InnoDB uses a consistent read for select in clauses like INSERT INTO ... SELECT, UPDATE ... (SELECT), and CREATE TABLE ... SELECT that do not specify FOR UPDATE or LOCK IN SHARE MODE if the innodb_locks_unsafe_for_binlog option is set and the isolation level of the transaction is not set to SERIALIZABLE. Thus, no locks are set on rows read from the selected table. Otherwise, InnoDB uses stronger locks and the SELECT part acts like READ COMMITTED, where each consistent read, even within the same transaction, sets and reads its own fresh snapshot.

I think I missed the point in the "Otherwise ... SELECT part acts like READ COMMITTED" part too.

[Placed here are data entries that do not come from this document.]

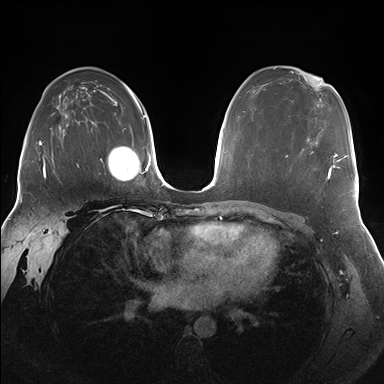
Breast MRI (dynamic contrast-enhanced), one axial slice; slice 107 of 176 in the series (ordered by position); dynamic contrast-enhanced series, time point 2 of 7 at this slice position (early post-contrast); 1.5 T; TE 1.5 ms, TR 4.1 ms; 1.25 mm slice thickness; 384 × 384 image matrix. Female patient.
Structures marked on this image (semi-automatic segmentation, software-assisted and operator-edited):
- enhancing-tissue mask used for the functional tumour volume (all voxels passing the contrast-enhancement thresholds inside the analysis volume; usually the tumour): bounding box <286,151,338,180> (left, top, right, bottom; pixels)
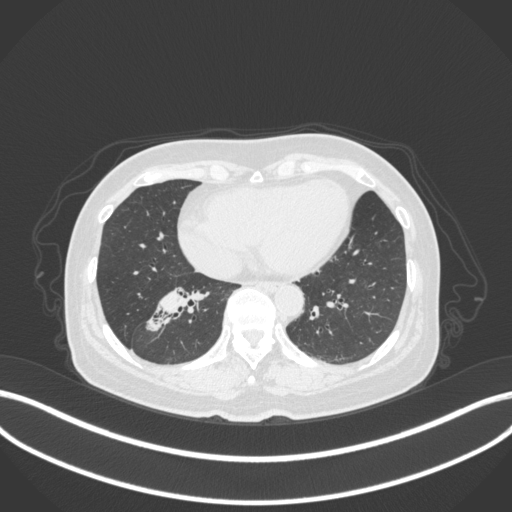
Chest CT, one axial slice; slice 137 of 429 in the series (ordered by position); 120 kVp; lung window (W 1500 / L -600 HU); 1 mm slice thickness; 512 × 512 image matrix, field of view 400 × 400 mm. Patient: female, 67 years. Case-level facts recorded for this patient, not image findings: clinical TNM (as recorded): T1c N1 M0; histopathological grade: G2-3.
Outlined on this slice (bounding box drawn by a radiologist):
- lung tumour (recorded histology: adenocarcinoma): box from (x=141, y=280) to (x=211, y=333) px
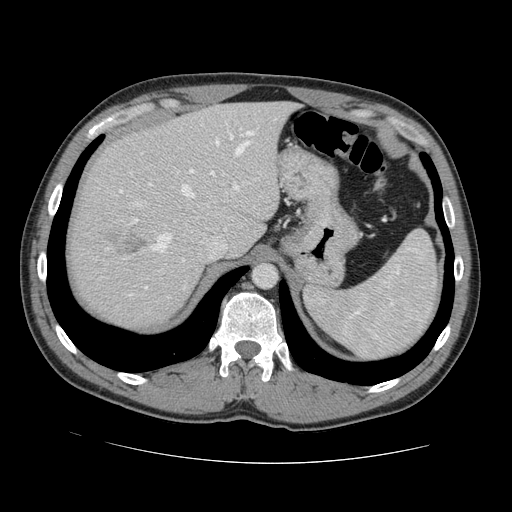
Contrast-enhanced abdominal CT, one axial slice. Intravenous contrast given. Soft-tissue window (W 400 / L 40 HU). 2.5 mm slice thickness. 512 × 512 image matrix. Case-level facts recorded for this patient, not image findings: patient: male, age 55 years at operation; diagnosis: colorectal cancer liver metastases, imaged before liver resection; multiple liver metastases: yes; largest metastasis: 2.9 cm; chemotherapy before resection: yes.
Annotated regions visible in this slice (outlined manually by an expert reader):
- hepatic veins: box from (x=152, y=141) to (x=250, y=252) px
- liver: (x=71, y=103)–(x=291, y=326)
- planned liver remnant (the part of the liver to remain after resection): (x=98, y=102)–(x=291, y=255)
- portal vein (with intrahepatic branches): (x=189, y=132)–(x=255, y=191)
- liver metastasis: (x=120, y=235)–(x=146, y=256)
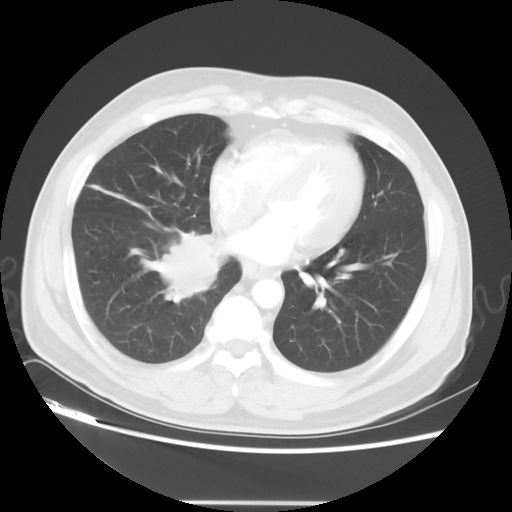
Chest CT, one axial slice. Position 17 of 48 along the scan axis. Reconstruction kernel STANDARD. Lung window (W 1500 / L -600 HU). 512 × 512 image matrix, field of view 390 × 390 mm. Male patient, age 53 years. From the clinical record (not read from this slice): clinical TNM (as recorded): T2 N3 M0; histopathological grade: G3.
Annotated regions visible in this slice (rectangle marked by the reading radiologist):
- lung tumour (recorded histology: small cell carcinoma): box from (x=138, y=222) to (x=225, y=309) px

If the documentation could be improved, it'll definitely help. Locking and transactions part are pretty hard one to understand.

Thank you for support.

I agree that http://dev.mysql.com/doc/refman/5.5/en/innodb-consistent-read.html (and similar pages for older versions) needs clarification for the case of UPDATE ... (SELECT ...).

Updated the wording in 5.1, 5.5, and 5.6 manuals for both locations mentioned in this bug:

The type of read varies for selects in clauses like INSERT INTO ...
SELECT, UPDATE ... (SELECT), and CREATE TABLE ... SELECT that do not
specify FOR UPDATE or LOCK IN SHARE MODE:

* By default, InnoDB uses
stronger locks and the SELECT part acts like READ COMMITTED, where
each consistent read, even within the same transaction, sets and
reads its own fresh snapshot.

* To use a consistent read in such cases,
enable the innodb_locks_unsafe_for_binlog option and set the
isolation level of the transaction to READ UNCOMMITTED, READ
COMMITTED, or REPEATABLE READ (that is, anything other than
SERIALIZABLE). In this case, no locks are set on rows read from the
selected table. 

---

When a SELECT is used in the constructs REPLACE INTO t SELECT ...
FROM s WHERE ... or UPDATE t ... WHERE col IN (SELECT ... FROM s
...), InnoDB sets shared next-key locks on rows from table s.